**Your task**
Reproduce the patch review excerpt below in full, character for character, including every diff marker and all indentation.

***** Excerpt to read

Maybe should just document that closures have port number 0?

> +        } else {
> +            OVS_NOT_REACHED();
> +        }
> 
>         struct ovs_list txq;
> -        bool is_miss = (am->pin.up.reason == OFPR_NO_MATCH ||
> -                        am->pin.up.reason == OFPR_EXPLICIT_MISS ||
> -                        am->pin.up.reason == OFPR_IMPLICIT_MISS);
> -        pinsched_send(ofconn->schedulers[is_miss],
> -                      am->pin.up.flow_metadata.flow.in_port.ofp_port,
> -                      msg, &txq);
> +        pinsched_send(ofconn->schedulers[sched], port, msg, &txq);
>         do_send_packet_ins(ofconn, &txq);
>     }
> }
> @@ -2247,6 +2276,10 @@ ofmonitor_wait(struct connmgr *mgr)
> void
> ofproto_async_msg_free(struct ofproto_async_msg *am)

**********
***** Dataset extract

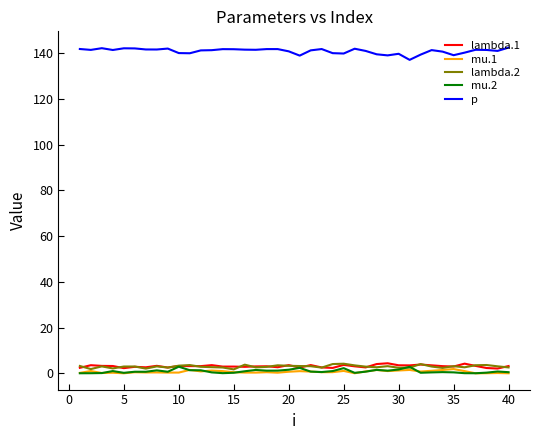

What are all the series names shown in the legend?

lambda.1, mu.1, lambda.2, mu.2, p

**********

**Result for this exercise**
Maybe should just document that closures have port number 0?

> +        } else {
> +            OVS_NOT_REACHED();
> +        }
> 
>         struct ovs_list txq;
> -        bool is_miss = (am->pin.up.reason == OFPR_NO_MATCH ||
> -                        am->pin.up.reason == OFPR_EXPLICIT_MISS ||
> -                        am->pin.up.reason == OFPR_IMPLICIT_MISS);
> -        pinsched_send(ofconn->schedulers[is_miss],
> -                      am->pin.up.flow_metadata.flow.in_port.ofp_port,
> -                      msg, &txq);
> +        pinsched_send(ofconn->schedulers[sched], port, msg, &txq);
>         do_send_packet_ins(ofconn, &txq);
>     }
> }
> @@ -2247,6 +2276,10 @@ ofmonitor_wait(struct connmgr *mgr)
> void
> ofproto_async_msg_free(struct ofproto_async_msg *am)